There are several other limitations to this study that warrant consideration. It is possible that unmeasured differences existed between those who received the intervention and those who did not, such as the level of asthma symptoms, but randomization at the patient level makes that unlikely as well. Patients who come to clinic more are more likely to be diagnosed with asthma. However, the intervention and control groups did not differ significantly in number of return clinic visits. Diagnosis of asthma is only the first step in the care of asthma patients. It is a necessary one, however, and an important first step.

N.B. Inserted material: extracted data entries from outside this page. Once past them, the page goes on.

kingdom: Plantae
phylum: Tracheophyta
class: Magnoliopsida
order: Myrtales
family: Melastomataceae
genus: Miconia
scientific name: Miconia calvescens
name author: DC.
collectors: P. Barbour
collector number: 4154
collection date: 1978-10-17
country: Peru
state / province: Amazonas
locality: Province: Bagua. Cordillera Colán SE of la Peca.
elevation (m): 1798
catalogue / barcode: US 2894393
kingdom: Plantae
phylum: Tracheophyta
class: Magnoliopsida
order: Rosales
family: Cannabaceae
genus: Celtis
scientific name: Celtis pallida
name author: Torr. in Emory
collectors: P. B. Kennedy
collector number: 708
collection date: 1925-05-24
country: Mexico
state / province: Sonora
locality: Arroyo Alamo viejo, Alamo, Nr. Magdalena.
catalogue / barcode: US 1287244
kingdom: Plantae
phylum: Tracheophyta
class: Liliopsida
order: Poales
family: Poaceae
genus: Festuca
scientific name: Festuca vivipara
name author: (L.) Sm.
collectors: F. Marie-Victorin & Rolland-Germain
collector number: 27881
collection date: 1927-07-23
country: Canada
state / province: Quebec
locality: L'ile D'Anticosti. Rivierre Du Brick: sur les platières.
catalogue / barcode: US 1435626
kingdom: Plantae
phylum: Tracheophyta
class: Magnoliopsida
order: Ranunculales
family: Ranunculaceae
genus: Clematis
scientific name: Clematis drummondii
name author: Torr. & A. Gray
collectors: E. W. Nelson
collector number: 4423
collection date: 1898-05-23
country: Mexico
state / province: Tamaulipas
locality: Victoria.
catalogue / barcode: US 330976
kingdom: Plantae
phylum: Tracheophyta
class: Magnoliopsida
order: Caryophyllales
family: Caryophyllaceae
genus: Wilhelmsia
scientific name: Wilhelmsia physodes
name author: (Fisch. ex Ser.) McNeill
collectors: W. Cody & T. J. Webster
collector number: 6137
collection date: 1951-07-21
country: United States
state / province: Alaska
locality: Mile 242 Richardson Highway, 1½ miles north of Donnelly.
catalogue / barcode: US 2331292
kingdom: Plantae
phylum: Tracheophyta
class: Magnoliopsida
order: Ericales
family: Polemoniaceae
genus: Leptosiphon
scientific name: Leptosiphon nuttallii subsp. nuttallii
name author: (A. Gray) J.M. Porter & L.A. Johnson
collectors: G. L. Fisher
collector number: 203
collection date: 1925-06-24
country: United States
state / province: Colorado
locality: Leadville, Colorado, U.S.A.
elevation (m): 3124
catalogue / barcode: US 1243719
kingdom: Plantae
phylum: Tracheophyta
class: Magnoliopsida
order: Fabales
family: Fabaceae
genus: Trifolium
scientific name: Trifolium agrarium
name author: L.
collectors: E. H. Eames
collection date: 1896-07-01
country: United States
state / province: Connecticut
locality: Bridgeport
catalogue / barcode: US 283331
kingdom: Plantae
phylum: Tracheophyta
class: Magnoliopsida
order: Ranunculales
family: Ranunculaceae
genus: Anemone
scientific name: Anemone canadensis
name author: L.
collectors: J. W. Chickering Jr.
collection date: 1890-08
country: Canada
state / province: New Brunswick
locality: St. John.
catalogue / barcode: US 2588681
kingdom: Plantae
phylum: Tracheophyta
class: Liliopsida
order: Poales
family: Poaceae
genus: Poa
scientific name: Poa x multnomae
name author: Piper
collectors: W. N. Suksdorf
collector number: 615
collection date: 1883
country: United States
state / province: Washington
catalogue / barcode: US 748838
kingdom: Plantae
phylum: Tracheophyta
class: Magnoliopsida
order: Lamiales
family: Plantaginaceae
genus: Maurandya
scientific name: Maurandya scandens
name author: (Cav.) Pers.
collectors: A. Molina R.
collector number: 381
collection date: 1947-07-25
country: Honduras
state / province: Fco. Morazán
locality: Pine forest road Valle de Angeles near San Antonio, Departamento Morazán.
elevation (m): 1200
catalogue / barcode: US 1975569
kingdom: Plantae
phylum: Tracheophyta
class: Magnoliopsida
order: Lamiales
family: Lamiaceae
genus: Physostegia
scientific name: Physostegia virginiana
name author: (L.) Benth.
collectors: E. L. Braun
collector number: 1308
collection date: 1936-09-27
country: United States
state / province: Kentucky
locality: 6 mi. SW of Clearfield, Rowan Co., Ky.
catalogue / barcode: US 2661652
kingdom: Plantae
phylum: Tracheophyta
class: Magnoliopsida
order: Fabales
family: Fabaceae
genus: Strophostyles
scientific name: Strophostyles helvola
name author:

There are many recommended guidelines and algorithms for health care. Integrating them easily into clinical practice is a challenge. This study demonstrates the outcome of one approach to addressing this challenge. Future studies are needed on use of physician prompts to improve physician adherence to guideline-based recommendations for asthma management.
Footnotes
Author Disclosure Statement
The authors declare no sources of financial support or conflicts of interest.